Unfortunately, the world needs programs which do not adhere to such claims. Even more sad, I do have to write such. Whatever.
As for my program, I do not know anything about the transaction state -- because my program is just a relay station intended for universal use. And thus I have only two possible ways out of the dilemma:
- Discard data -- whenever the connection is lost, the buffer gets lost. Higher application layers must know how to deal with it; it is just not my application's problem at this moment. With every relay station, the size of the lost buffers grows.
- Pain -- I forcefully set the send buffer size to 1 issuing a
setsockopt()call. Thus I ensure that every single byte is likly to be sent using its very own data packet (since the kernel has no other way to deal with the send buffer -- if it's filled, it can only be emptied by sending a data packet). Now cases in which Peer2s kernel sends an answer (the case of Alice killing the program on Peer2) will quickly lead to the next
write()resulting in a result of -1 (or earlier SIGPIPE). However, in case of Bob cutting the network cable, write is likly to block -- waiting for the kernel to accept the next byte.
In any case not funny: Putting a whole TCP packet on wire just to transmit one byte, that's just a performance killer par excellance.

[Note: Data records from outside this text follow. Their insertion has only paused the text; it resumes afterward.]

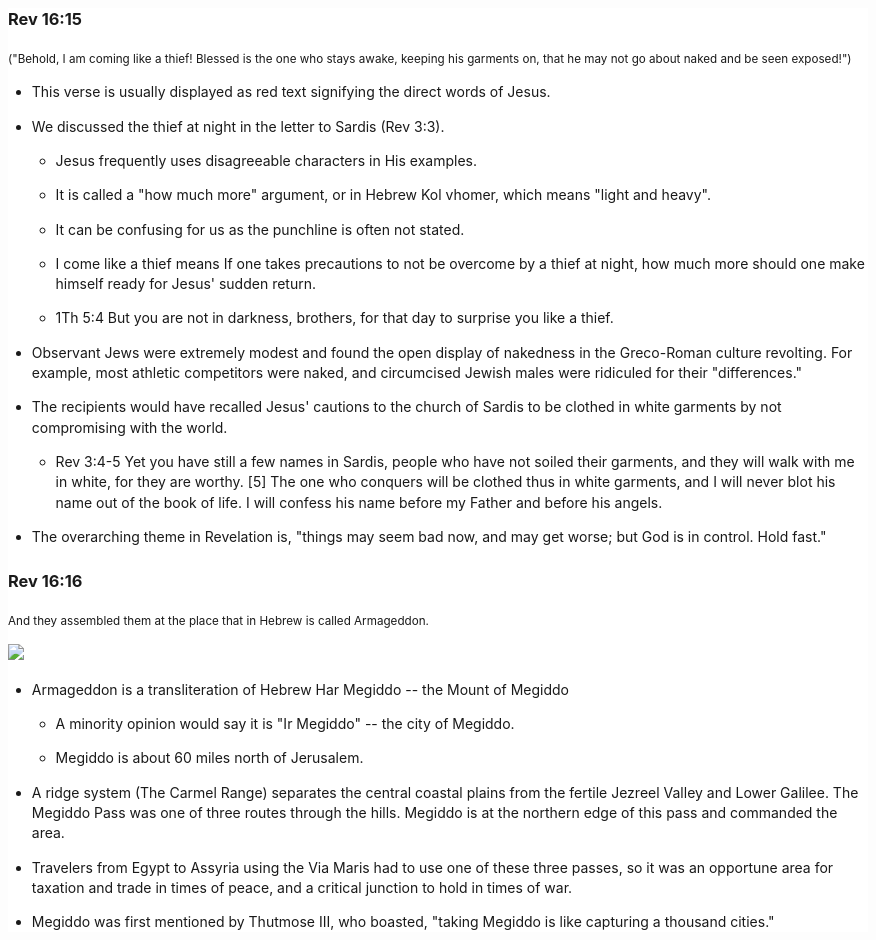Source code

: ### Rev 16:15

<small>("Behold, I am coming like a thief! Blessed is the one who stays awake, keeping his garments on, that he may not go about naked and be seen exposed!")</small>

-   This verse is usually displayed as red text signifying the direct words of Jesus.

-   We discussed the thief at night in the letter to Sardis (Rev 3:3).

    -   Jesus frequently uses disagreeable characters in His examples.

    -   It is called a "how much more" argument, or in Hebrew Kol vhomer, which means "light and heavy".

    -   It can be confusing for us as the punchline is often not stated.

    -   I come like a thief means If one takes precautions to not be overcome by a thief at night, how much more should one make himself ready for Jesus' sudden return.

    -   1Th 5:4 But you are not in darkness, brothers, for that day to surprise you like a thief.

-   Observant Jews were extremely modest and found the open display of nakedness in the Greco-Roman culture revolting. For example, most athletic competitors were naked, and circumcised Jewish males were ridiculed for their "differences."

-   The recipients would have recalled Jesus' cautions to the church of Sardis to be clothed in white garments by not compromising with the world.

    -   Rev 3:4-5 Yet you have still a few names in Sardis, people who have not soiled their garments, and they will walk with me in white, for they are worthy. [5] The one who conquers will be clothed thus in white garments, and I will never blot his name out of the book of life. I will confess his name before my Father and before his angels.

-   The overarching theme in Revelation is, "things may seem bad now, and may get worse; but God is in control. Hold fast."

### Rev 16:16

<small>And they assembled them at the place that in Hebrew is called Armageddon.</small>

![](images/media/image5.png)

-   Armageddon is a transliteration of Hebrew Har Megiddo -- the Mount of Megiddo

    -   A minority opinion would say it is "Ir Megiddo" -- the city of Megiddo.

    -   Megiddo is about 60 miles north of Jerusalem.

-   A ridge system (The Carmel Range) separates the central coastal plains from the fertile Jezreel Valley and Lower Galilee. The Megiddo Pass was one of three routes through the hills. Megiddo is at the northern edge of this pass and commanded the area.

-   Travelers from Egypt to Assyria using the Via Maris had to use one of these three passes, so it was an opportune area for taxation and trade in times of peace, and a critical junction to hold in times of war.

-   Megiddo was first mentioned by Thutmose III, who boasted, "taking Megiddo is like capturing a thousand cities."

- Religion, that is pray -- I assume that my kernel will be fair enough to have the 2nd write after connection loss break or at least block. In that case I can assume the previous buffer to be on the run and thus re-transmit that previous buffer after connection is re-estanblished. But as I do not have any knowledge about the data transferred (that is, about whether the re-transmit makes sense, ore ven worse -- whether parts of that buffer are already transmitted), this is the hope-and-pray version. Which may work or which may mess up everything.